> **GIVEN MATERIAL**:
_ _ _ _

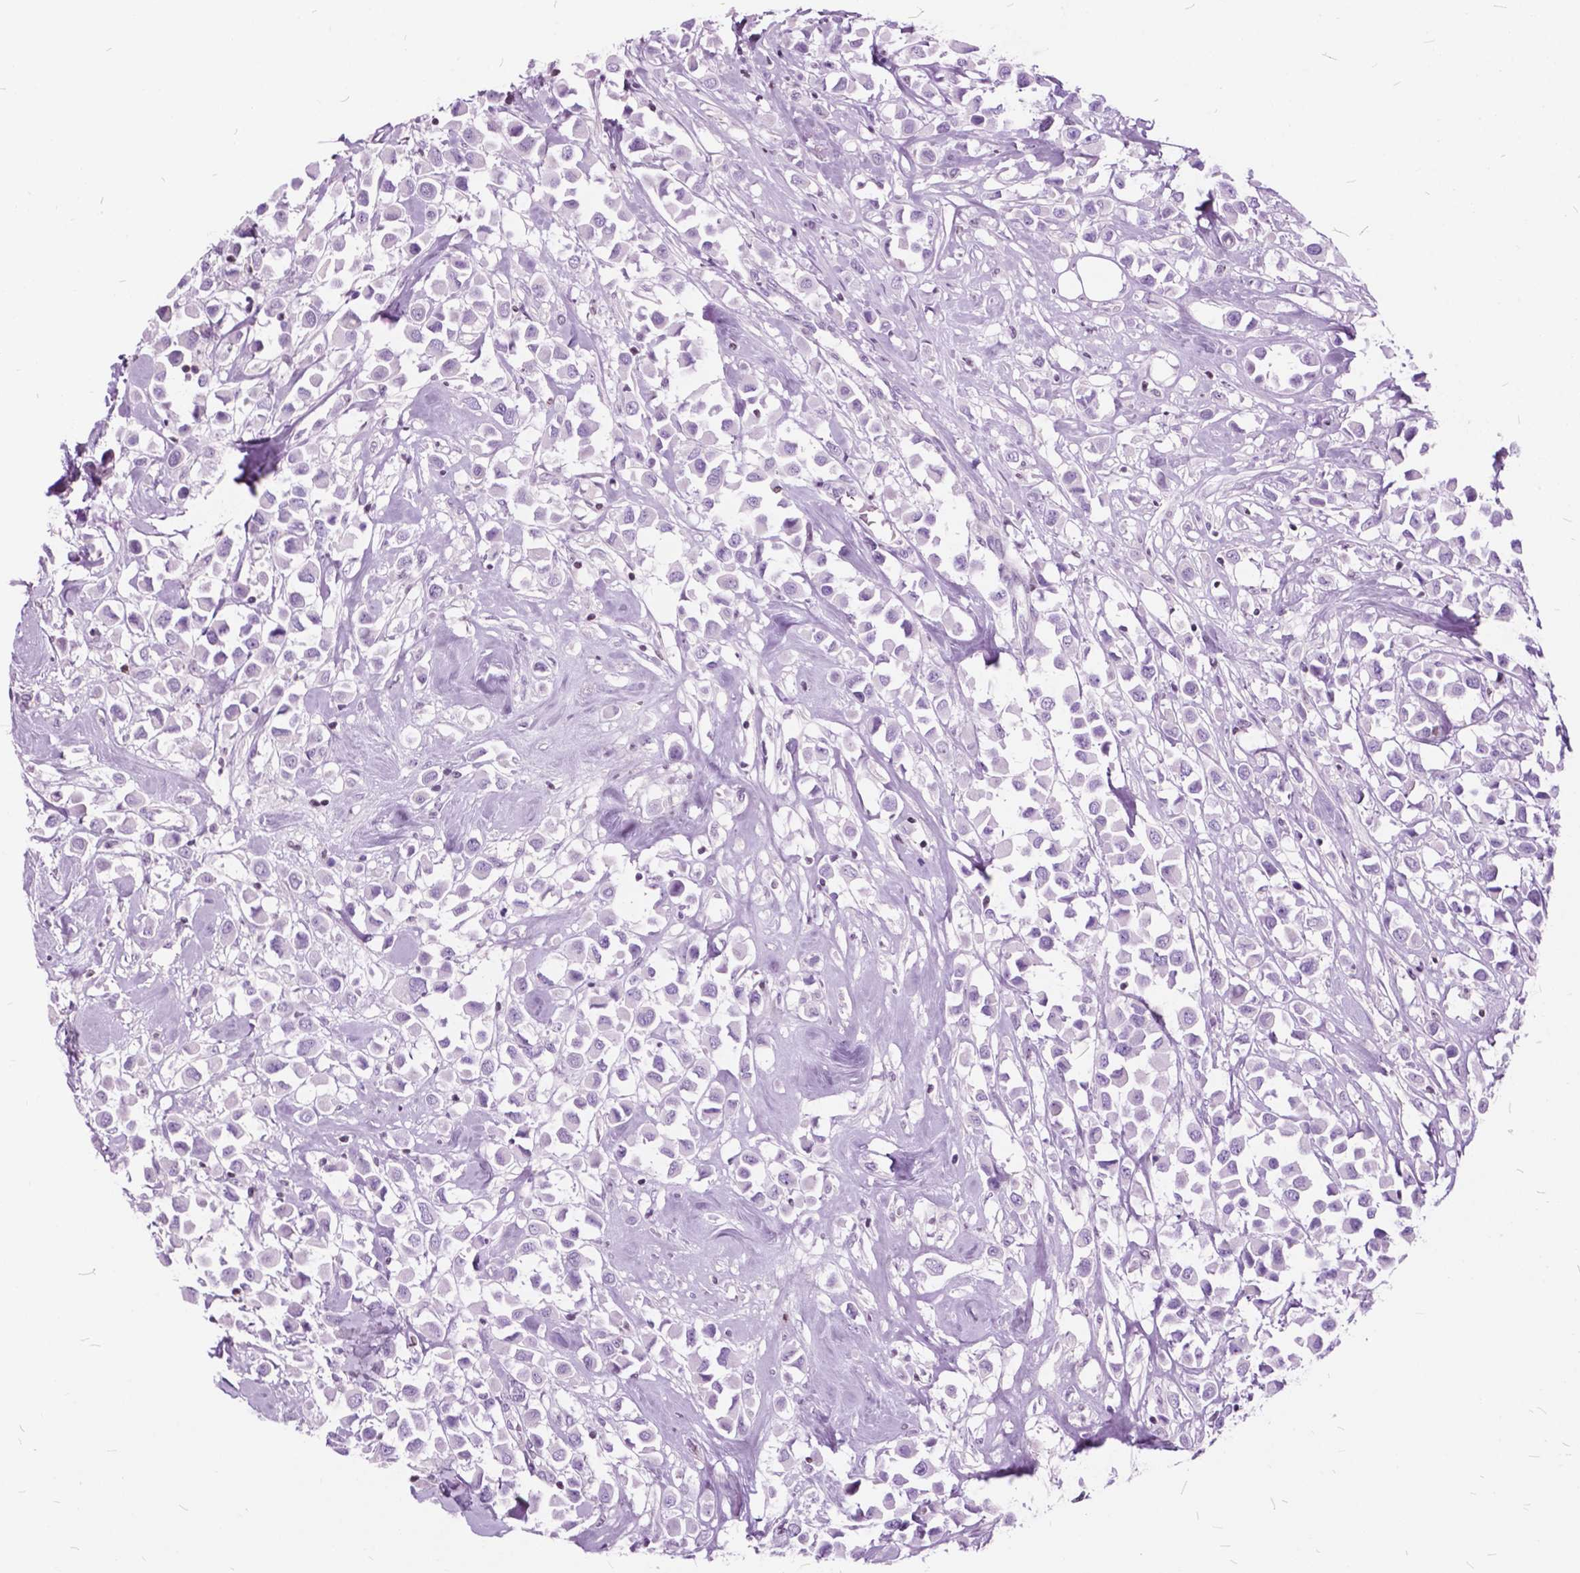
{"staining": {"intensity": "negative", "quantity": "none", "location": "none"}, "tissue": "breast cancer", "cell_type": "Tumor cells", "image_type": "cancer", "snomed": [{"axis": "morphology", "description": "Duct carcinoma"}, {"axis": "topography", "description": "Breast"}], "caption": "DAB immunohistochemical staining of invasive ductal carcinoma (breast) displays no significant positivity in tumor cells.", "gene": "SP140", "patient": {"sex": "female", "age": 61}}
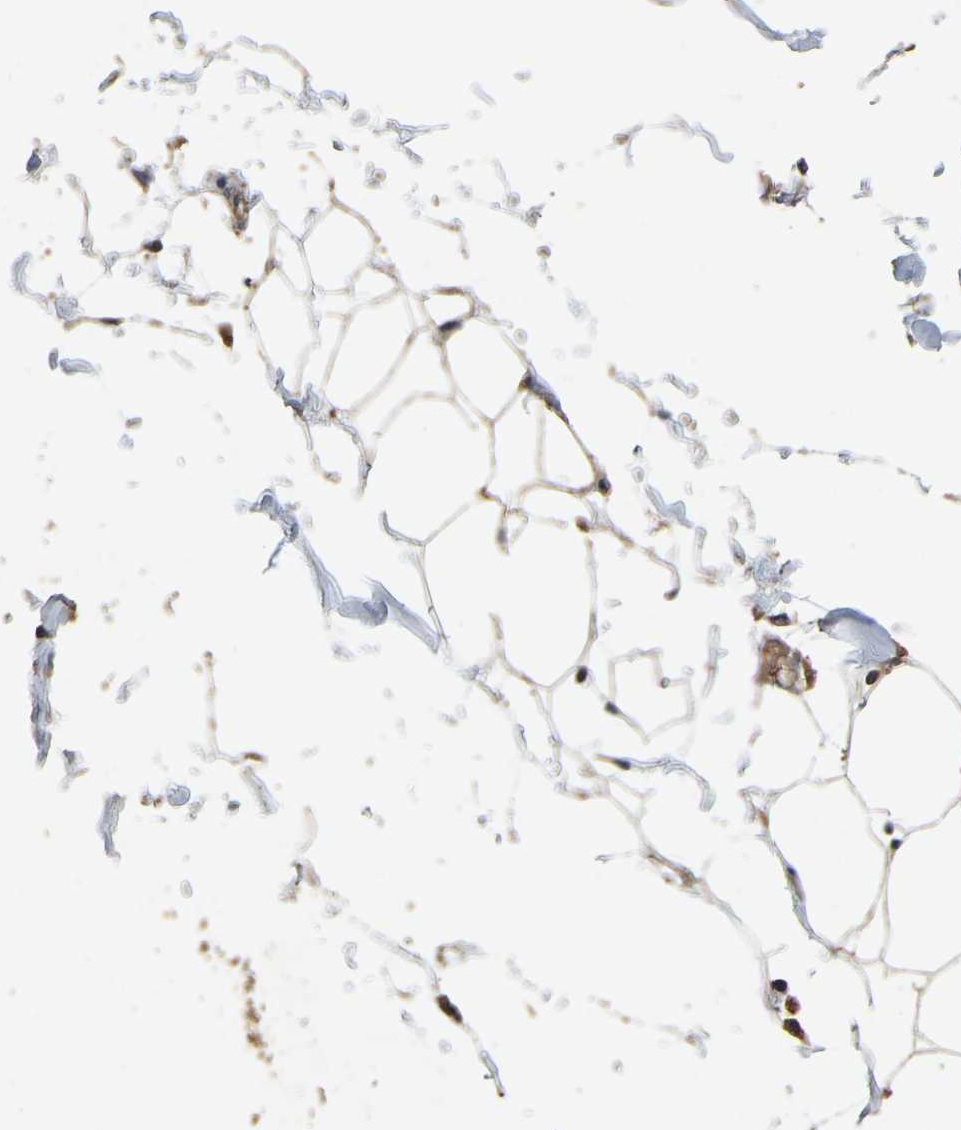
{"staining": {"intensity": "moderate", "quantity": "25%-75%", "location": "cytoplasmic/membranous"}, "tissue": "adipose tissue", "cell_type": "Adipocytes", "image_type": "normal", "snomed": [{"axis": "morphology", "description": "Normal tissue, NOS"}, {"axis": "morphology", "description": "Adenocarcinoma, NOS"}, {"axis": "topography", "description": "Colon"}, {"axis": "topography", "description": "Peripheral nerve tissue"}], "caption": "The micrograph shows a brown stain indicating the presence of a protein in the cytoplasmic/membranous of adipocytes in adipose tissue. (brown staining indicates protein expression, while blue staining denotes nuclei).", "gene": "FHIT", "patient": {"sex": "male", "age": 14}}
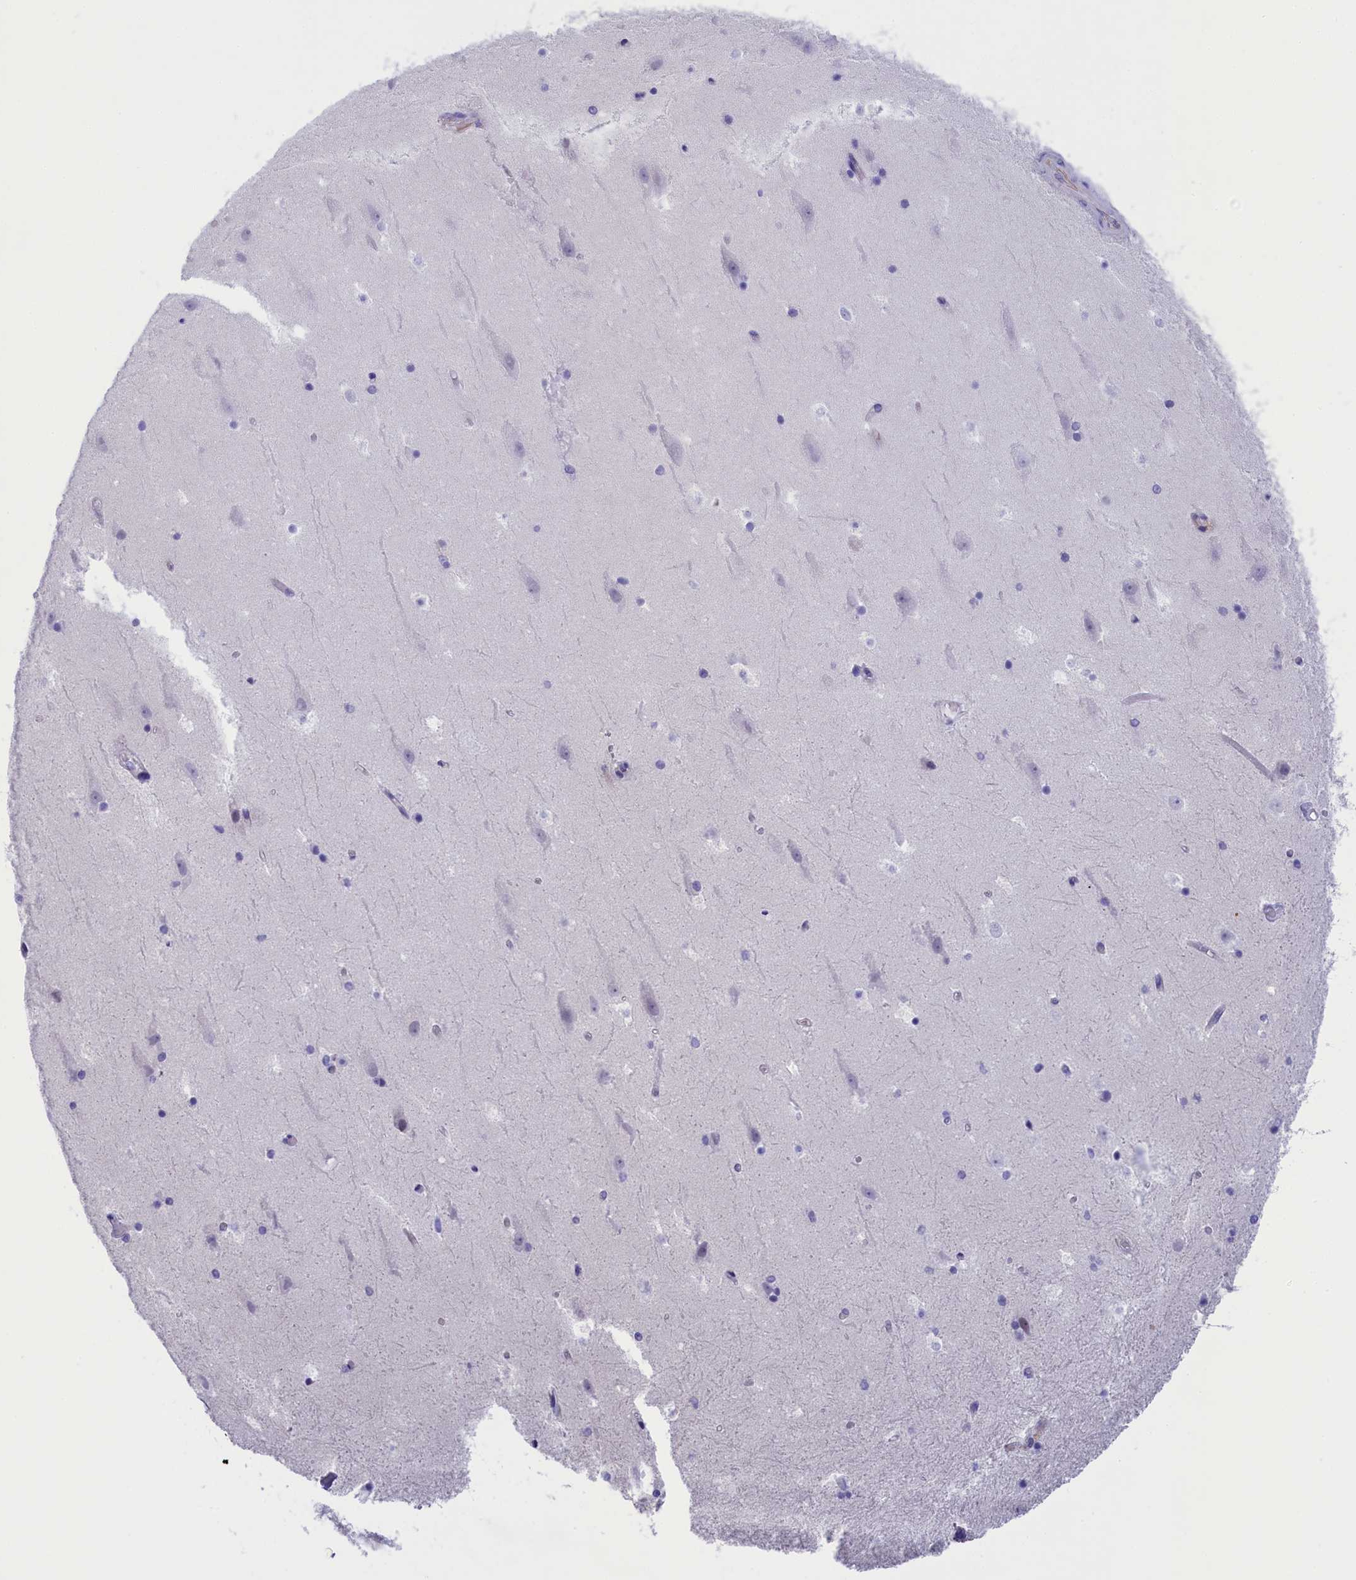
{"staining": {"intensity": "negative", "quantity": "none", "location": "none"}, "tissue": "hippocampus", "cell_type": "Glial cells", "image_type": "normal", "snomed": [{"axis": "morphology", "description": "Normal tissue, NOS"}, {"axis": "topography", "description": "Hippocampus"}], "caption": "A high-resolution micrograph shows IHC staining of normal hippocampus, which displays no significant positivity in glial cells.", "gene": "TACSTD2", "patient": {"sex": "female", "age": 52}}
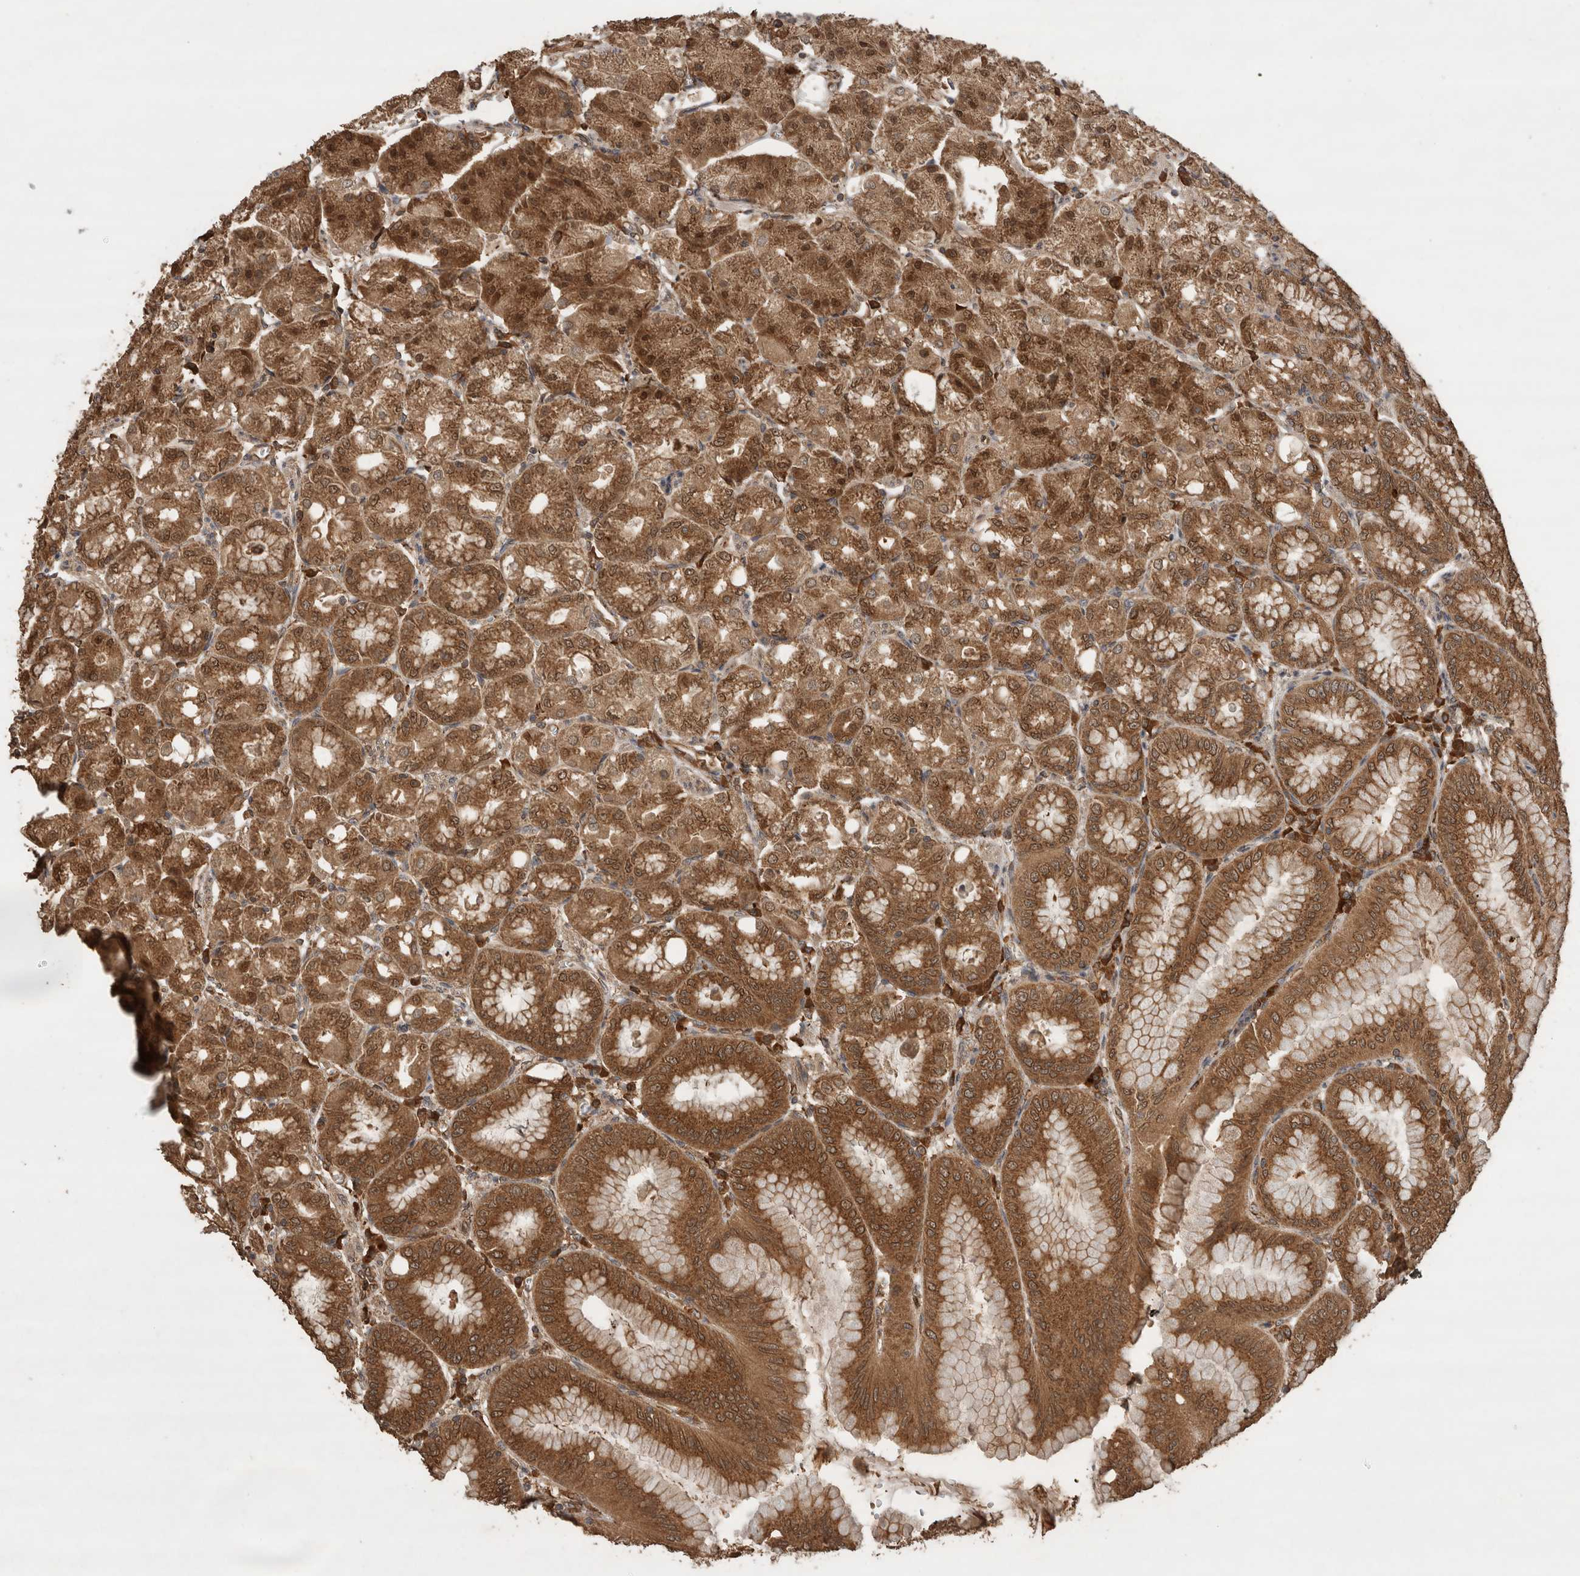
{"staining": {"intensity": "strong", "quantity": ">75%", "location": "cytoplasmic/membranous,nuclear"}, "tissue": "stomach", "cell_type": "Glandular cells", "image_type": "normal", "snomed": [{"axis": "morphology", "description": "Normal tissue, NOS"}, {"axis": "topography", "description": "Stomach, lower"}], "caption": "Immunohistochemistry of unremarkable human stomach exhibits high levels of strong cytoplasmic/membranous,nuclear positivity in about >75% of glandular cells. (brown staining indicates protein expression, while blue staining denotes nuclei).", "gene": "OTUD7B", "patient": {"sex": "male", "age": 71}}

_ _ _ _

> **TASK**: Transcribe the listing exactly; skip the pictures.

> **YOUR RESPONSE**:
{"staining": {"intensity": "negative", "quantity": "none", "location": "none"}, "tissue": "breast cancer", "cell_type": "Tumor cells", "image_type": "cancer", "snomed": [{"axis": "morphology", "description": "Duct carcinoma"}, {"axis": "topography", "description": "Breast"}], "caption": "DAB immunohistochemical staining of invasive ductal carcinoma (breast) displays no significant positivity in tumor cells.", "gene": "SP140", "patient": {"sex": "female", "age": 61}}
{"staining": {"intensity": "moderate", "quantity": "25%-75%", "location": "cytoplasmic/membranous"}, "tissue": "adipose tissue", "cell_type": "Adipocytes", "image_type": "normal", "snomed": [{"axis": "morphology", "description": "Normal tissue, NOS"}, {"axis": "morphology", "description": "Adenocarcinoma, NOS"}, {"axis": "topography", "description": "Colon"}, {"axis": "topography", "description": "Peripheral nerve tissue"}], "caption": "The micrograph shows a brown stain indicating the presence of a protein in the cytoplasmic/membranous of adipocytes in adipose tissue. (brown staining indicates protein expression, while blue staining denotes nuclei).", "gene": "FHIT", "patient": {"sex": "male", "age": 14}}
{"staining": {"intensity": "negative", "quantity": "none", "location": "none"}, "tissue": "hippocampus", "cell_type": "Glial cells", "image_type": "normal", "snomed": [{"axis": "morphology", "description": "Normal tissue, NOS"}, {"axis": "topography", "description": "Hippocampus"}], "caption": "A high-resolution micrograph shows IHC staining of normal hippocampus, which displays no significant positivity in glial cells.", "gene": "TACSTD2", "patient": {"sex": "female", "age": 52}}
{"staining": {"intensity": "strong", "quantity": ">75%", "location": "cytoplasmic/membranous,nuclear"}, "tissue": "stomach", "cell_type": "Glandular cells", "image_type": "normal", "snomed": [{"axis": "morphology", "description": "Normal tissue, NOS"}, {"axis": "topography", "description": "Stomach, lower"}], "caption": "Immunohistochemistry of unremarkable human stomach exhibits high levels of strong cytoplasmic/membranous,nuclear positivity in about >75% of glandular cells. (brown staining indicates protein expression, while blue staining denotes nuclei).", "gene": "OTUD7B", "patient": {"sex": "male", "age": 71}}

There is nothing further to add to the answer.